A powerful US Senate committee has voted to extend an existing investment tax credit (ITC) for offshore wind farms by one year, improving the chances that well-advanced projects will attract the investment they require.
The Senate finance committee has also proposed revising eligibility rules governing the offshore ITC, which allows investors to reduce their tax bill by about 30% of the offshore wind farm in question's capital costs. If the committee’s changes are approved, an offshore project would qualify for the ITC from the beginning of its construction rather than when it begins feeding electricity into the grid.
The committee's draft revisions to the offshore ITC could "make the difference" between eligibility and non-eligibility for Cape Wind, said Mark Rodgers, project spokesman. They could also benefit Deepwater Wind’s 30MW Block Island project and Fishermen’s Energy’s 25MW wind farm, planned for waters off Atlantic City.
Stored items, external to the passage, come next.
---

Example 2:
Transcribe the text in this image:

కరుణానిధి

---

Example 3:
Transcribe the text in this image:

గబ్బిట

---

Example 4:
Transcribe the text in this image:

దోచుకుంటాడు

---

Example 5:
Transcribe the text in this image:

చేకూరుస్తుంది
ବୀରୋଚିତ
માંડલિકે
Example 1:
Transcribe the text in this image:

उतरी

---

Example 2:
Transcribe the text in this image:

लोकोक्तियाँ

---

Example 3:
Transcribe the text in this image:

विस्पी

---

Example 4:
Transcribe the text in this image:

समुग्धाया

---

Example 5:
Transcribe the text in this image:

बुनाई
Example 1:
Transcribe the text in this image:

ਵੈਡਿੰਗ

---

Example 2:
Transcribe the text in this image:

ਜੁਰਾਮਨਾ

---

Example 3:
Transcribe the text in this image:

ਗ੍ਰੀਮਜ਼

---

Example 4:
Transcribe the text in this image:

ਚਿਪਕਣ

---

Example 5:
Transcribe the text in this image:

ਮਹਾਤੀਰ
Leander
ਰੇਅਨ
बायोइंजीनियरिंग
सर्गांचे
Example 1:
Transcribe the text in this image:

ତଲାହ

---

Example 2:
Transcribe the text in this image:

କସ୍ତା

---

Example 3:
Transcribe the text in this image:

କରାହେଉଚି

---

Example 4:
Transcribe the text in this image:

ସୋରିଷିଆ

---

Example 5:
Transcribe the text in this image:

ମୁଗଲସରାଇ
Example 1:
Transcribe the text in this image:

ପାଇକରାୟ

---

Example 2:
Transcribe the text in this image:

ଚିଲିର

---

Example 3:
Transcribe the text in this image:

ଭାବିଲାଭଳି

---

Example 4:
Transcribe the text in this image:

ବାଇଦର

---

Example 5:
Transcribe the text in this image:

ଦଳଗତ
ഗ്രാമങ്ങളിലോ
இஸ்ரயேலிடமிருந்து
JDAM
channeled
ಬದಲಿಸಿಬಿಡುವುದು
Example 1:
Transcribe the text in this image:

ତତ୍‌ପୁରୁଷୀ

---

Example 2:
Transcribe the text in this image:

Significantly, yesterday’s support for the tax breaks — part of a broad package to extend business tax breaks – came from six Republican senators as well as from Democrats. "It’s the first time in this [two-year term of ] Congress that there’s been a strong bi-partisan vote for the offshore ITC," commented Jim Lanard, president of the USA's Offshore Wind Development Coalition.
The full Senate may not vote on the bill until after the elections in November. The deadline extension and other changes would also have to be accepted by the House of Representatives, where there is less support for renewables.